KABAR ALAM - Wali Kota Bandung, Muhammad Farhan, mengumumkan rencananya pengembangan Kampung Wisata Melon sebagai destinasi wisata premium yang menawarkan pengalaman unik bagi para penggemar buah-buahan segar.
Inisiatif ini muncul setelah Farhan melakukan panen melon hasil budidaya hidroponik di Kantor Dinas Ketahanan Pangan dan Pertanian (DKPP) Kota Bandung pada Kamis, 27 Maret 2025.
Melihat potensi yang ada, Farhan terinspirasi untuk menciptakan lokasi wisata yang fokus pada kualitas buah.
Baca Juga: Ini Harga Paket Fun Outbond di Pulau Royal Kepulauan Seribu dari Bumi Wisata Indonesia
Farhan menegaskan, Kampung Wisata Melon tidak hanya akan menjual produk, tetapi juga memberikan pengalaman yang menarik bagi pengunjung.
"Di lokasi ini, pengunjung dapat menikmati melon berkualitas tinggi dengan harga yang terjangkau, mulai dari Rp80.000 per kilogram.

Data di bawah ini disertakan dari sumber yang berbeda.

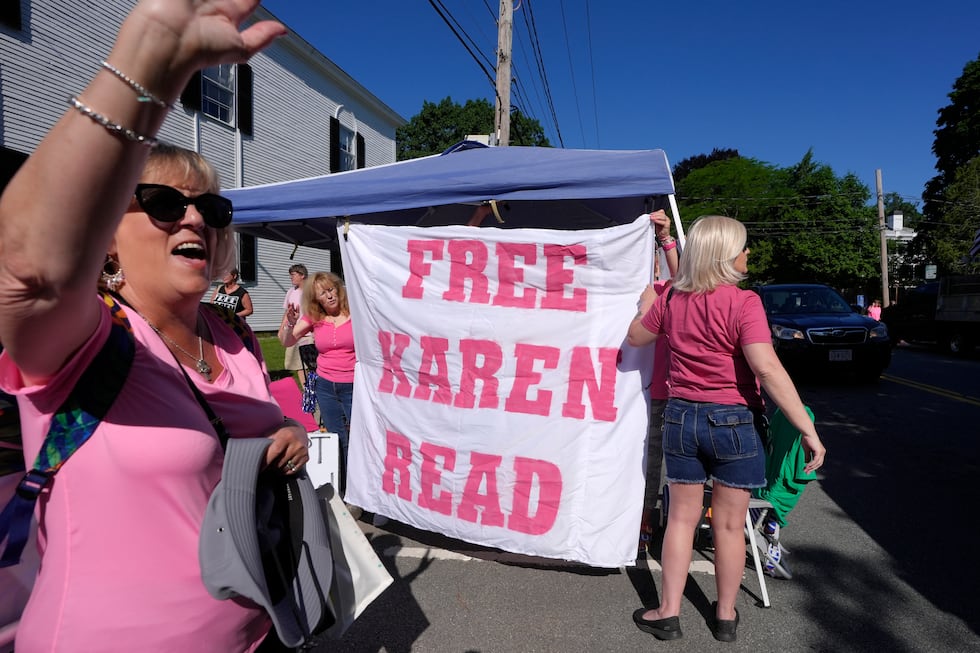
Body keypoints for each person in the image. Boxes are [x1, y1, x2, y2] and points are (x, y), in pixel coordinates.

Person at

Dengan berat satu melon yang bisa mencapai 2 kg, harga per buah bisa berkisar antara Rp160.000 hingga Rp200.000," ujarnya.
Hal ini menunjukkan komitmen untuk menyajikan produk premium dengan nilai tambah yang tinggi.
Farhan menjelaskan bahwa pengembangan ini akan difokuskan pada strategi pemasaran dan pengalaman wisata yang menarik.
"Tujuannya bukan produksi massal, tetapi lebih pada pemasaran. Kami ingin memproduksi sedikit tetapi dengan kualitas yang sangat baik," katanya.
Dengan pendekatan ini, Kampung Wisata Melon diharapkan bisa menjadi destinasi yang menarik bagi wisatawan lokal maupun mancanegara.
Kampung Wisata Melon di Babakan Siliwangi
Salah satu lokasi yang diusulkan untuk pengembangan adalah Babakan Siliwangi, yang dinilai strategis sebagai tempat wisata perkotaan.